--- SUPPLIED MATERIAL Enclosed Below ---

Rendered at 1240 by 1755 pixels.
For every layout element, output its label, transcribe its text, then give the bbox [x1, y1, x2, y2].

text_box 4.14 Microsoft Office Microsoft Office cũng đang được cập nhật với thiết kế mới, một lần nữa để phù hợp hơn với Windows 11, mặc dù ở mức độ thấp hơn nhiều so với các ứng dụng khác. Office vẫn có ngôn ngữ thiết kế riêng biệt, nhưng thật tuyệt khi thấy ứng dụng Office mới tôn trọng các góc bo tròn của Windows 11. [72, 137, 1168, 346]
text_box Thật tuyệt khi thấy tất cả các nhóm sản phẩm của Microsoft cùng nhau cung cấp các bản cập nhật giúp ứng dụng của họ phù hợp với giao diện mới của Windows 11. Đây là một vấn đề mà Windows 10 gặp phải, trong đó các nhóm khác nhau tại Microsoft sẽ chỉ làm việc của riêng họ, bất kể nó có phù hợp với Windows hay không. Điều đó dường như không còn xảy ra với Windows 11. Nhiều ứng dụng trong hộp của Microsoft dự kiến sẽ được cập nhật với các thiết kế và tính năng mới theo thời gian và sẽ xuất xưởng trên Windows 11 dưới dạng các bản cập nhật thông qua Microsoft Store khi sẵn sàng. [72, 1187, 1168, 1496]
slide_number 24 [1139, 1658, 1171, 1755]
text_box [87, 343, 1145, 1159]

--- End of Enclosed SUPPLIED MATERIAL ---

Using the material above, output each line exactly as it appears.

Rendered at 1240 by 1755 pixels.
For every layout element, output its label, transcribe its text, then give the bbox [x1, y1, x2, y2].

text_box 4.14 Microsoft Office Microsoft Office cũng đang được cập nhật với thiết kế mới, một lần nữa để phù hợp hơn với Windows 11, mặc dù ở mức độ thấp hơn nhiều so với các ứng dụng khác. Office vẫn có ngôn ngữ thiết kế riêng biệt, nhưng thật tuyệt khi thấy ứng dụng Office mới tôn trọng các góc bo tròn của Windows 11. [72, 137, 1168, 346]
text_box Thật tuyệt khi thấy tất cả các nhóm sản phẩm của Microsoft cùng nhau cung cấp các bản cập nhật giúp ứng dụng của họ phù hợp với giao diện mới của Windows 11. Đây là một vấn đề mà Windows 10 gặp phải, trong đó các nhóm khác nhau tại Microsoft sẽ chỉ làm việc của riêng họ, bất kể nó có phù hợp với Windows hay không. Điều đó dường như không còn xảy ra với Windows 11. Nhiều ứng dụng trong hộp của Microsoft dự kiến sẽ được cập nhật với các thiết kế và tính năng mới theo thời gian và sẽ xuất xưởng trên Windows 11 dưới dạng các bản cập nhật thông qua Microsoft Store khi sẵn sàng. [72, 1187, 1168, 1496]
slide_number 24 [1139, 1658, 1171, 1755]
text_box [87, 343, 1145, 1159]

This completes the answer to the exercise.